There are no superlatives to describe just how important this competition is to Brazilians. In the history of the World Cup, no country has had as many consecutive appearances as qualifier/competitor as has Brazil, with 22. The next closest streak is Germany, with 18, followed by South American arch rival Argentina and its 13. Also, Brazil has won the World Cup more than any other nation—five times (1958, 1962, 1970, 1994, 2002), followed by Germany’s four (1954, 1974, 1990 and 2014). Several others, including Argentina, have won it twice.
So, the question is begged? Will the World Cup have an impact on travel from Brazil? We believe that, should Brazil advance as far as the semi-final round of competition, it could keep people at home for the month or so of actual activity. Those who celebrate after everything is over probably will hold off for a couple of weeks or so. This would drive the travel into the new calendar year.
3. This is a presidential election year. In good times and not-so-good times, national elections that are open and transparent seem to keep a population’s attention fixed on the matter. Travel abroad is a less-than-commanding priority as people want to be close to the action. For Brazil, the situation is no different—probably even more so since this election year came to be, it resulted in what is already a fierce campaign between the Liberal Party’s Jair Bolsonaro, the incumbent president (since 2019) Liberal Party and former president (January 1, 2003 to January 1, 2011) Luis Inácio Lula da Silva for the Workers Party.
The latter was actually jailed for the better part of a year-and-a-half on a corruption charge. A court ruling annulled Lula, as he is called, who has basically come out of retirement (he is 76 years old) to challenge Bolsonaro. A Genial/Quaest poll earlier this month said Lula has a 17-percentage-point lead. The election takes place on Oct. 2.
A note: Lula is credited with helping to increase the size of Brazil’s middle class though programs such as one that gave cash transfers that would help recipients take self-improvement steps in their life. A larger middle class also meant that more people could travel—even if it was domestic travel and was likely made possible through a year of monthly payments.

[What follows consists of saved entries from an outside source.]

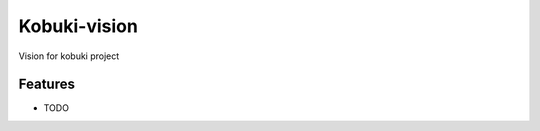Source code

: =============================
Kobuki-vision
=============================

.. image:: https://travis-ci.org/mellow420/kobuki-vision.png?branch=master
    :target: https://travis-ci.org/mellow420/kobuki-vision

Vision for kobuki project


Features
--------

* TODO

So, we ask: will this have any impact on international travel. Not really. As we studied this issue, we realize that the system that defines the Brazilian economic structure is one that is tied to social classification. There are several different concepts of social classes in Brazil, but that which is most widely followed or adopted by the market classifies society in letters from A to E. This definition is based, overall, on the household’s gross monthly income.
4. Those who work the international travel market and Brazil, in particular, know the system well. This is why one tourism industry professional told me seven years ago at an industry function that their then-new strategic move was to target the two percent of Brazilians who are able to act on their travel plans regardless of the economic currents that affect most of the country’s population. He was obviously referring to the A’s. So, even if there are winds of change, there are still about 4.3 million A’s who are ready to travel … no matter what.